December 20, 2010

To Live is Christ — in the cycle of love

The epistles from Peter were written to the churches “of the Dispersion.” These were Christians who had to leave home and live elsewhere because of persecution. This still happens in our world, but most people in North America know little of persecution, never mind being displaced because of their faith.

I try to imagine people hating and mistreating me for believing in Jesus. I try to imagine this being so severe that the only way to survive is leave town. Such events seem impossible, yet I can easily predict how I would feel if this happened to me. I would be upset, angry, and in a fighting mood. 

Finally, all of you be of one mind, having compassion for one another; love as brothers, be tenderhearted, be courteous; not returning evil for evil or reviling for reviling, but on the contrary blessing, knowing that you were called to this, that you may inherit a blessing. For “He who would love life and see good days, let him refrain his tongue from evil, and his lips from speaking deceit. Let him turn away from evil and do good; let him seek peace and pursue it. For the eyes of the Lord are on the righteous, and His ears are open to their prayers; but the face of the Lord is against those who do evil.” (1 Peter 3:8–12)
The Lord calls for a far different response than the reaction most people would have to mistreatment. He first says to stick together. These displaced believers under the pressure of persecution could easily turn on each other, but He tells them (through Peter) to be united and love each other. That same attitude must then flow outward to others.

The way this passage is worded shows a principle: if Christians cannot love each other, they will not be able to withstand those who do evil, never mind return blessing for it. My strength to love others comes from God. If, as God’s child, I cut that flow of love off and refuse to love His family, there is none available for the rest of the human race, including those who dislike me because I believe in Jesus. No wonder Jesus said . . . 

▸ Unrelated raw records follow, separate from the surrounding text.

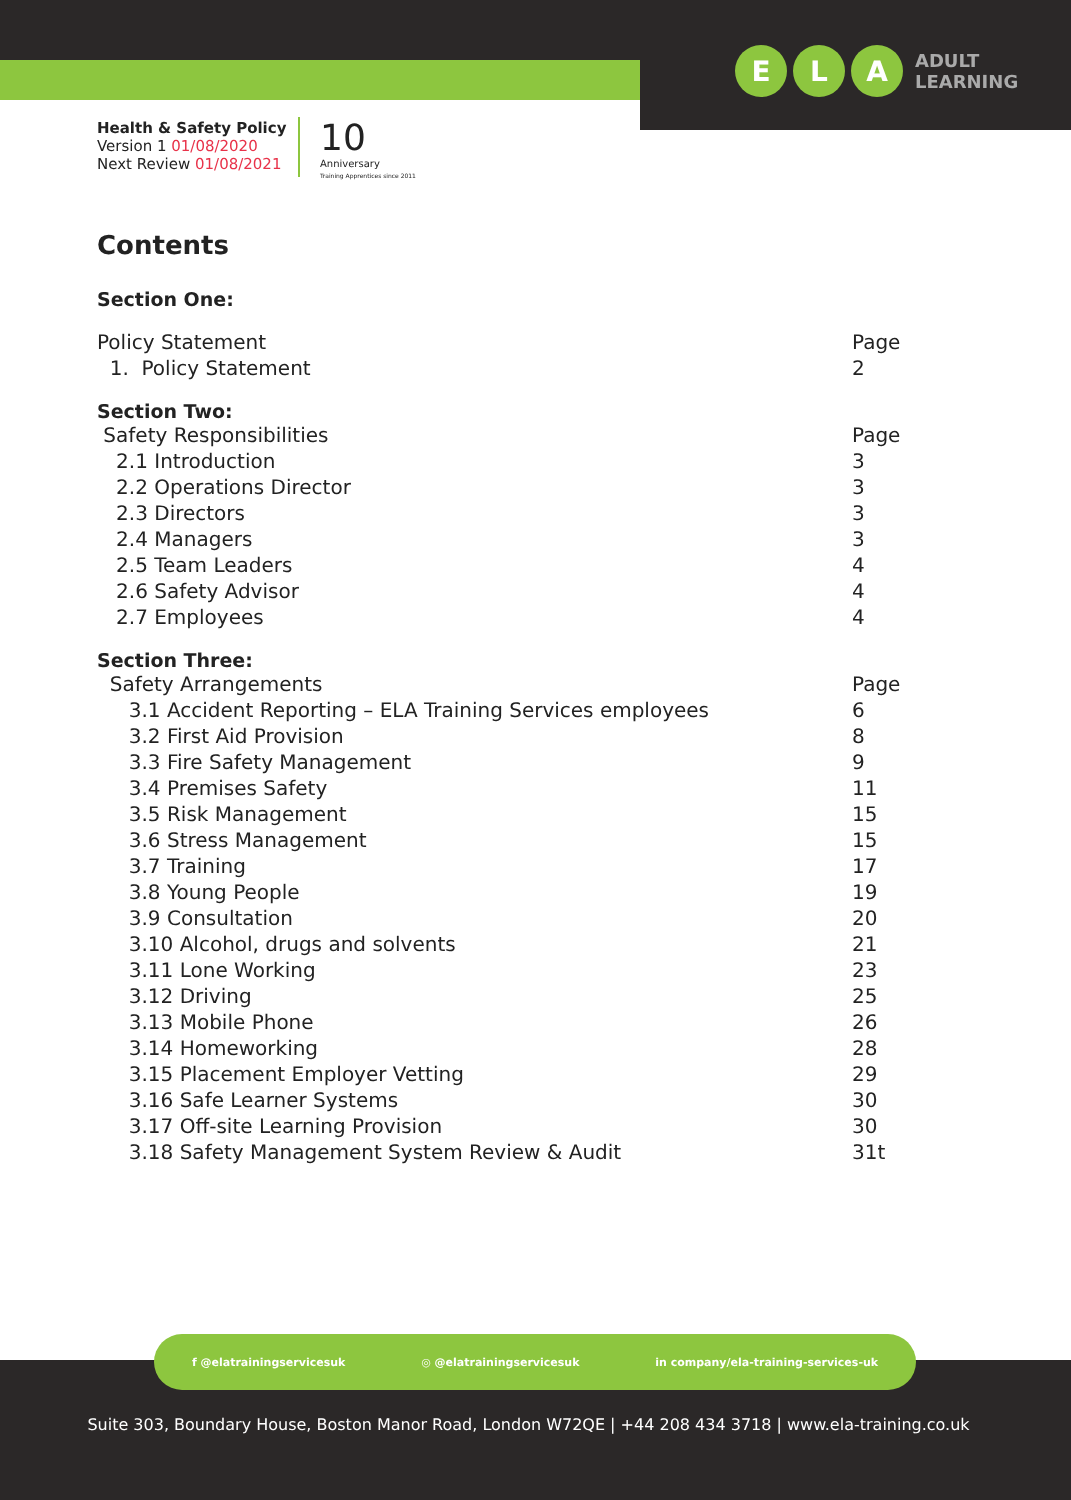E L A
ADULT
LEARNING
Health & Safety Policy
Version 1 01/08/2020
Next Review 01/08/2021
10
Anniversary
Training Apprentices since 2011
Contents
Section One:
| Policy Statement | Page |
| 1. Policy Statement | 2 |
Section Two:
| Safety Responsibilities | Page |
| 2.1 Introduction | 3 |
| 2.2 Operations Director | 3 |
| 2.3 Directors | 3 |
| 2.4 Managers | 3 |
| 2.5 Team Leaders | 4 |
| 2.6 Safety Advisor | 4 |
| 2.7 Employees | 4 |
Section Three:
| Safety Arrangements | Page |
| 3.1 Accident Reporting – ELA Training Services employees | 6 |
| 3.2 First Aid Provision | 8 |
| 3.3 Fire Safety Management | 9 |
| 3.4 Premises Safety | 11 |
| 3.5 Risk Management | 15 |
| 3.6 Stress Management | 15 |
| 3.7 Training | 17 |
| 3.8 Young People | 19 |
| 3.9 Consultation | 20 |
| 3.10 Alcohol, drugs and solvents | 21 |
| 3.11 Lone Working | 23 |
| 3.12 Driving | 25 |
| 3.13 Mobile Phone | 26 |
| 3.14 Homeworking | 28 |
| 3.15 Placement Employer Vetting | 29 |
| 3.16 Safe Learner Systems | 30 |
| 3.17 Off-site Learning Provision | 30 |
| 3.18 Safety Management System Review & Audit | 31t |
f @elatrainingservicesuk ◎ @elatrainingservicesuk in company/ela-training-services-uk
Suite 303, Boundary House, Boston Manor Road, London W72QE | +44 208 434 3718 | www.ela-training.co.uk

A new commandment I give to you, that you love one another; as I have loved you, that you also love one another. By this all will know that you are My disciples, if you have love for one another. (John 13:34–35)
The love of God has a flow pattern. It goes from Him to me and to all who believe. Then it flows out from each of us to one another. This is our testimony. Love shows the rest of the world that we belong to God. Without it, there is no testimony.

John wrote about this too, only from a slightly different perspective. He said that anyone who claims to love God must show it, or it is not real. 

If someone says, “I love God,” and hates his brother, he is a liar; for he who does not love his brother whom he has seen, how can he love God whom he has not seen? (1 John 4:20)
Love for God is demonstrated by loving other believers, and loving other believers is totally necessary to the ability to love everyone else. If that cycle or flow of love is cut off, my power to be compassionate, tenderhearted, even polite, is cut off. I cannot bless others. I cannot control my tongue. I will not seek peace nor do good. My prayers will not be heard. Those around me will not experience the love of God.

When Christians cannot get along, do we realize the terrible price of not loving each other?